For those who attended my talk at Data Day Texas in Austin last weekend, you heard me talk about how Stitch Fix has reduced contention on:
- Access to data
- Access to ad-hoc compute resources
to help scale Data Science. As attendees requested, I have posted my slides here, which you can find a link to at the bottom.
For those that weren’t at my talk, here’s a brief background to the slides; they should be relatively self explanatory after reading this background.
Background
At Stitch Fix we have a lot of Data Scientists, around eighty at last count. One reason why we have so many is that we do things differently. To get their work done, Data Scientists have access to whatever resources they need (within reason), because they have end to end responsibility for their work; they collaborate with their business partners on objectives and then prototype, iterate, productionize, monitor, and debug everything and anything required to get the output desired (see Engineers shouldn’t write ETL). They’re full data-stack Data Scientists!
The teams in the organization do a variety of different tasks:
- Clothing recommendations for clients.
- Clothing recommendations for designing clothes.
- Time series analysis & forecasting of inventory, client segments, etc.
- Warehouse worker path routing.
- NLP on requests and feedback.
- … and more!
Our Data Scientists are quite prolific at what they do – we’re approaching 4,500 job definitions at last count. So one might be wondering now, how have we enabled them to get their jobs done without getting in the way of each other?
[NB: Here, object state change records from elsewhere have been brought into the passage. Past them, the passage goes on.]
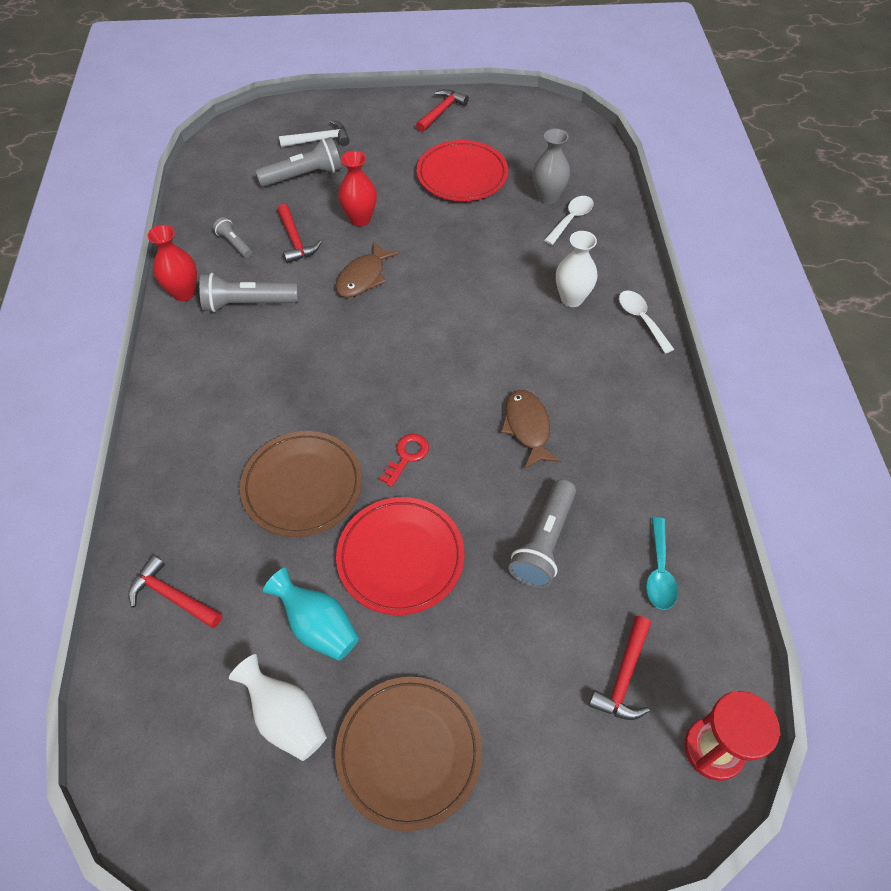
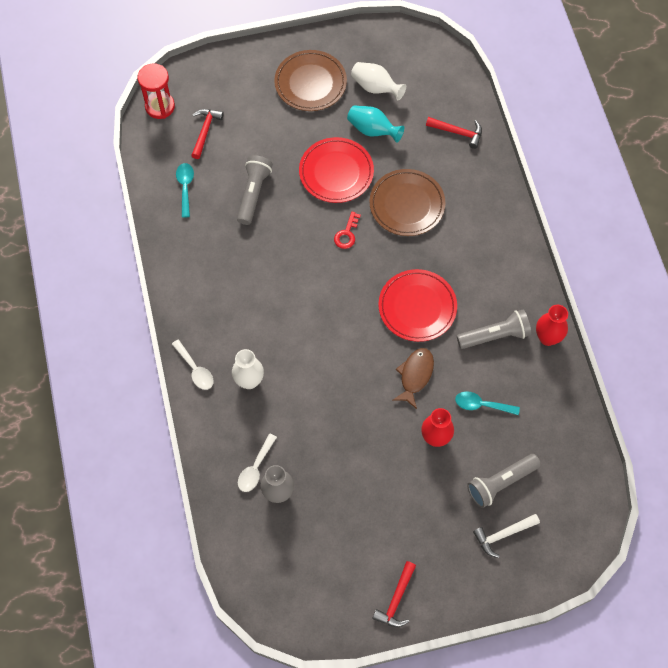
camera: 170 degrees right, 10 degrees up
(234, 243) = (530, 393): grey flashlight -> none
(295, 240) = (481, 405): red hammer -> turquoise spoon
(462, 175) = (359, 508): red plate -> red plate (417, 307)
(527, 427) = (271, 266): brown fish -> none

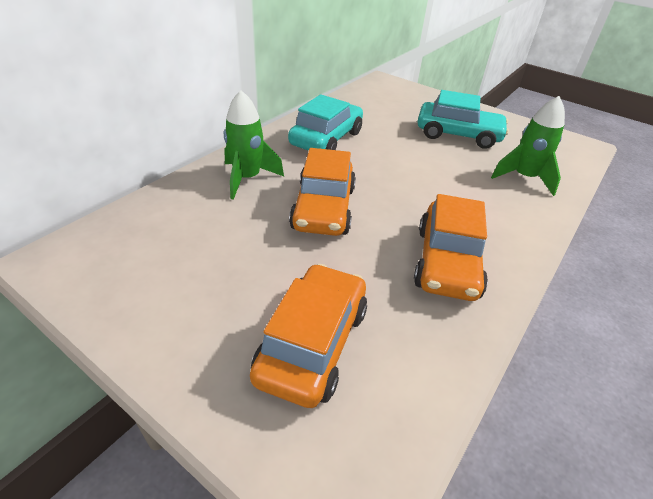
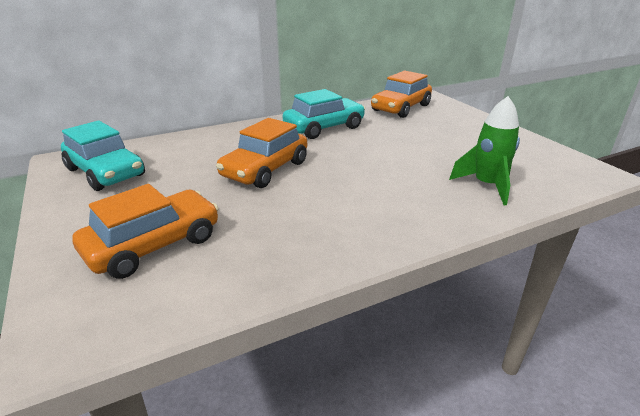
camera: 30 degrees right, 10 degrees down
(247, 179) = (231, 141): green rocket -> none
(447, 262) = (324, 226): orange car -> orange car (401, 108)
(458, 135) = (455, 143): turquoise car -> turquoise car (106, 172)

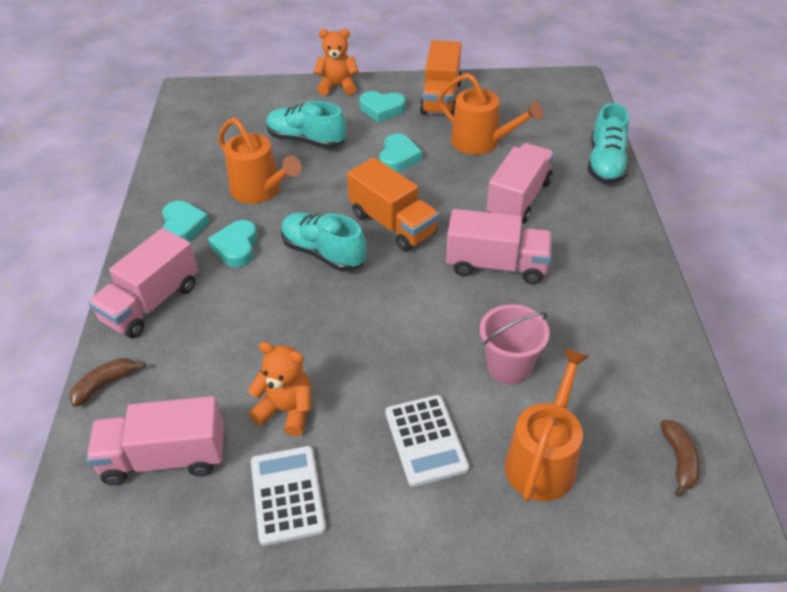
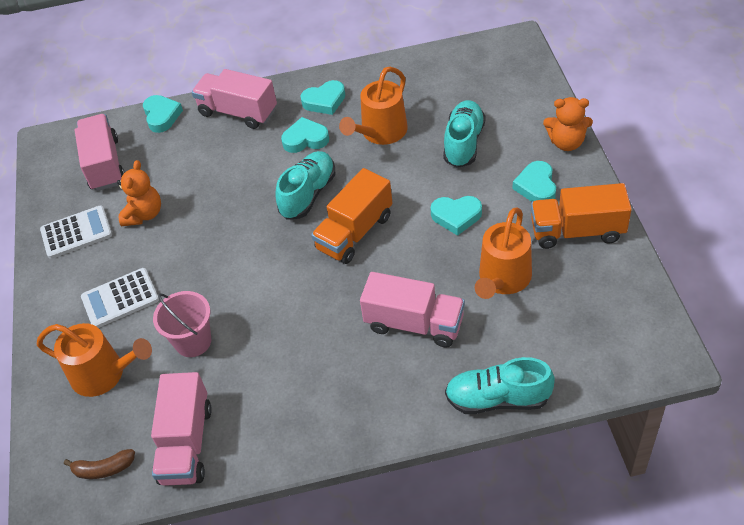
camera: 85 degrees right, 5 degrees up
(105, 384) = (162, 116): brown banana -> turquoise heart
(337, 86) = (566, 142): orange teddy bear -> orange teddy bear turned 105 degrees clockwise
(496, 265) = (313, 317): pink truck -> pink truck (186, 443)

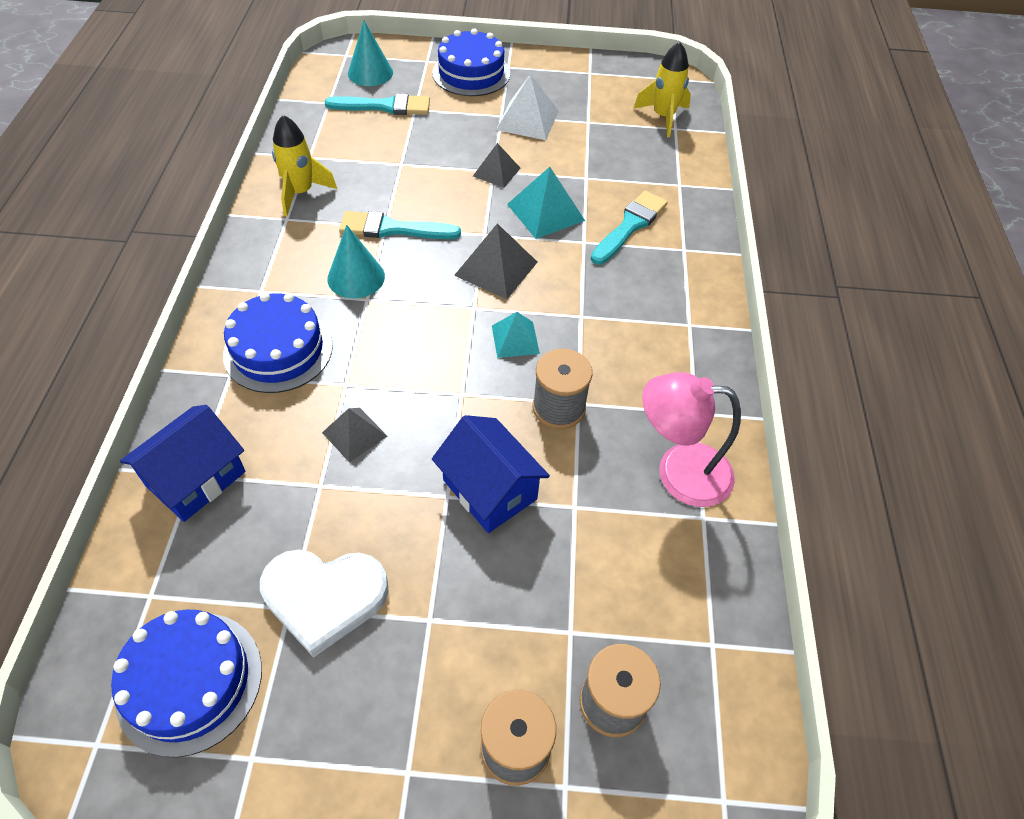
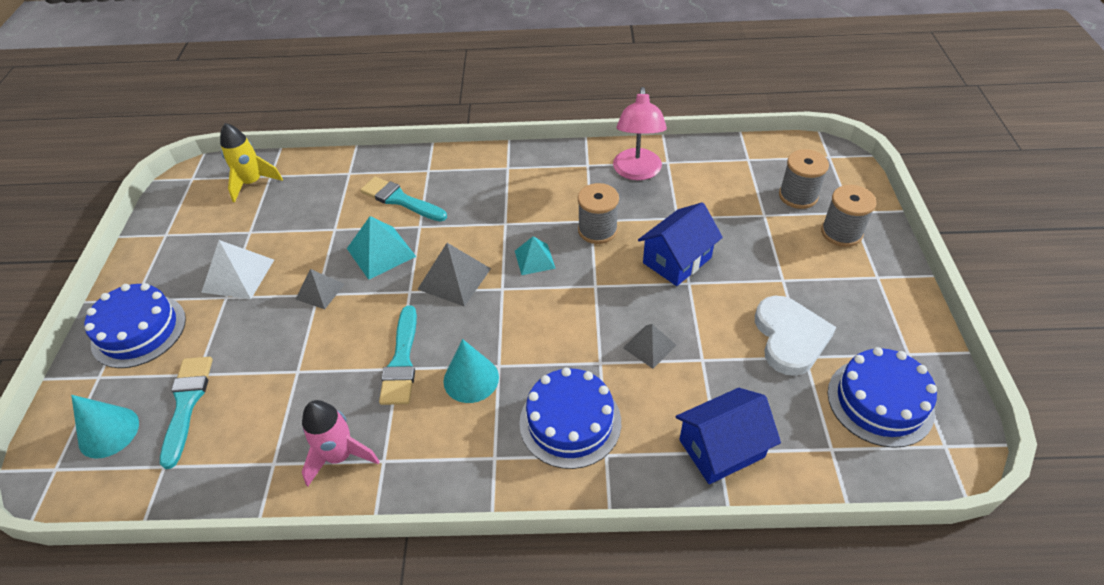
camera: 90 degrees left, 5 degrees down
(196, 478) = (721, 448): blue house -> blue house turned 60 degrees counterclockwise
(301, 193) = (340, 456): yellow rocket -> pink rocket

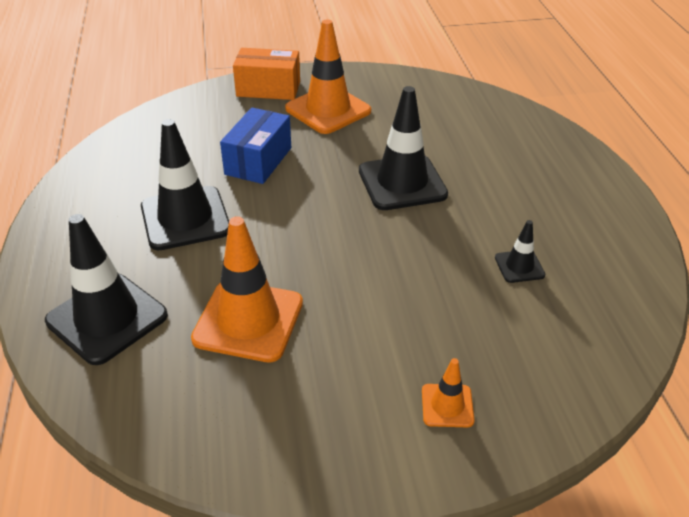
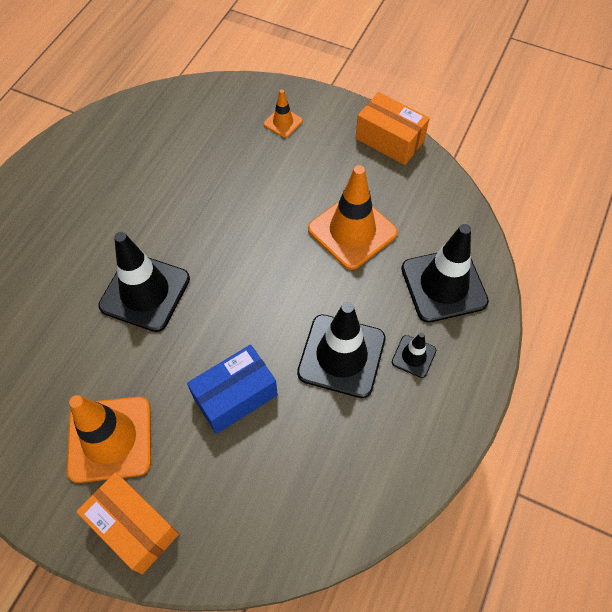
camera: 145 degrees left, 20 degrees up
(279, 465) = (389, 140): none -> orange box
(519, 266) = (151, 174): black traffic cone -> black traffic cone (413, 356)

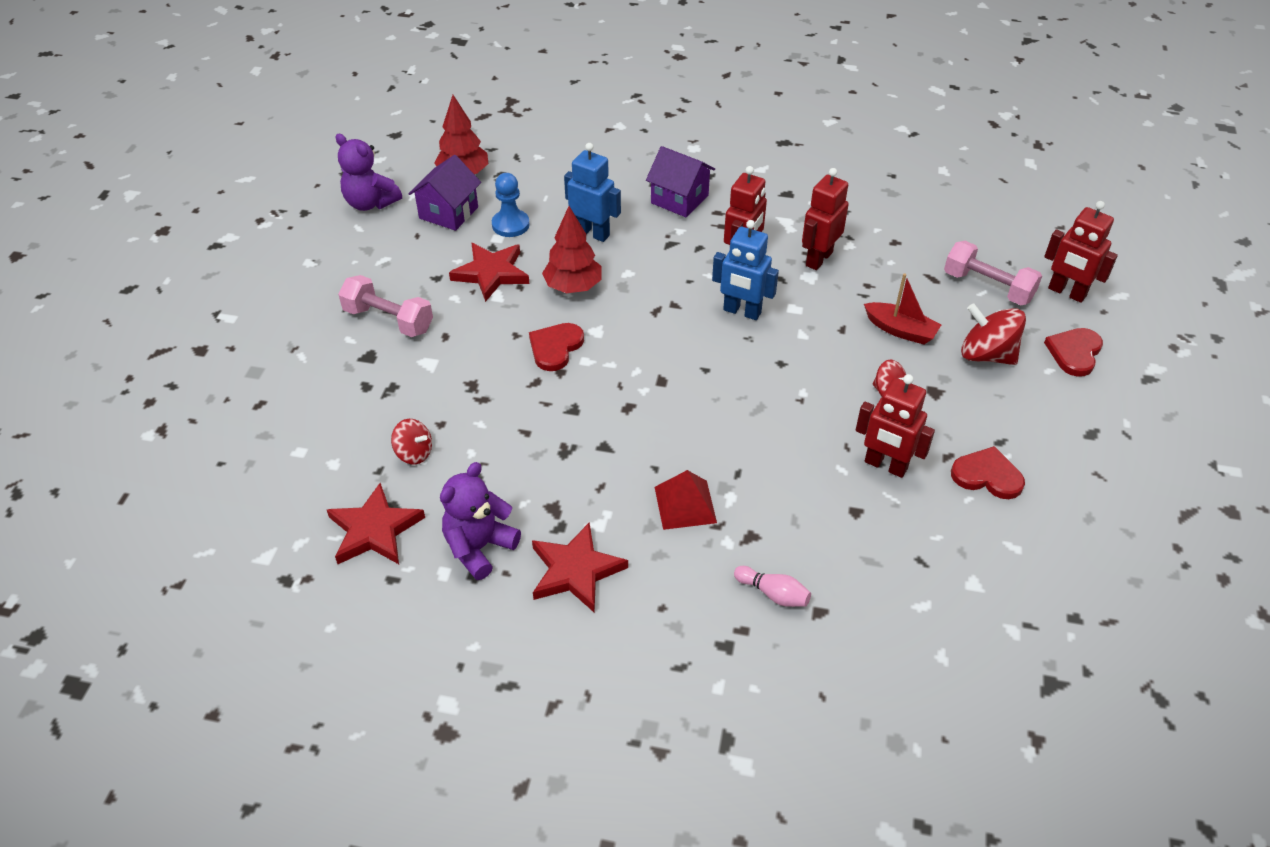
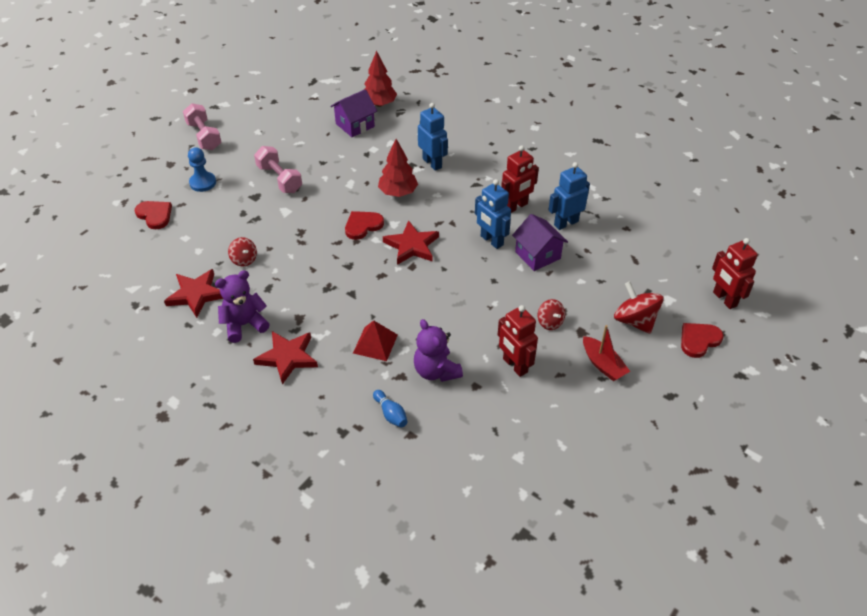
camera: 25 degrees right, 0 degrees up
(370, 203) = (314, 106): purple teddy bear -> purple teddy bear (436, 371)
(491, 273) = (355, 169): red star -> red star (412, 246)
(510, 225) = (386, 143): blue pawn -> blue pawn (203, 183)
(679, 199) = (502, 158): purple house -> purple house (537, 255)
(773, 594) = (391, 414): pink bowling pin -> blue bowling pin
(818, 259) = (566, 223): red robot -> blue robot
(900, 330) = (587, 286): red boat -> red boat (603, 364)
(987, 476) = (577, 396): red heart -> red heart (155, 215)
(988, 287) = (669, 277): pink dumbbell -> pink dumbbell (204, 136)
This is where the Data Platform teams comes into play. With the goal of lowering the cognitive overhead and engineering effort required on part of the Data Scientist, the Data Platform team provides abstractions and infrastructure to help the Data Scientists. The relationship is a collaborative partnership, in which both are incentivized to help each other through feedback: Data Platform needs to understand the Data Scientists’ pain points, while Data Scientists won’t use a tool that doesn’t work for them. The end result is hopefully a well designed tool that appeals to and is adopted by the Data Scientists.
In regard to scaling Data Science, the Data Platform team has helped establish some patterns and infrastructure that help alleviate contention. Contention on:
- Access to Data
- Access to Compute Resources:
- Ad-hoc compute
- prototype, iterate, workspace
- Production compute
- where things are executed once they’re needed regularly
- Ad-hoc compute
For the talk (and this post) I only focused on how we reduced contention on Access to Data, & Access to Ad-hoc Compute to enable Data Science to scale at Stitch Fix. With that I invite you to take a look through the slides.
Slides
TL;DR
For those that want the gist, the TL;DR version is:
- S3 + Hive Metastore is Stitch Fix’s very scalable data warehouse.
- Internally built APIs make S3 + Hive Metastore easier to use for Data Scientists.
- Docker is used to provide a consistent environment for Data Scientists to use.
- Docker + ECS enables a self-service ad-hoc platform for Data Scientists.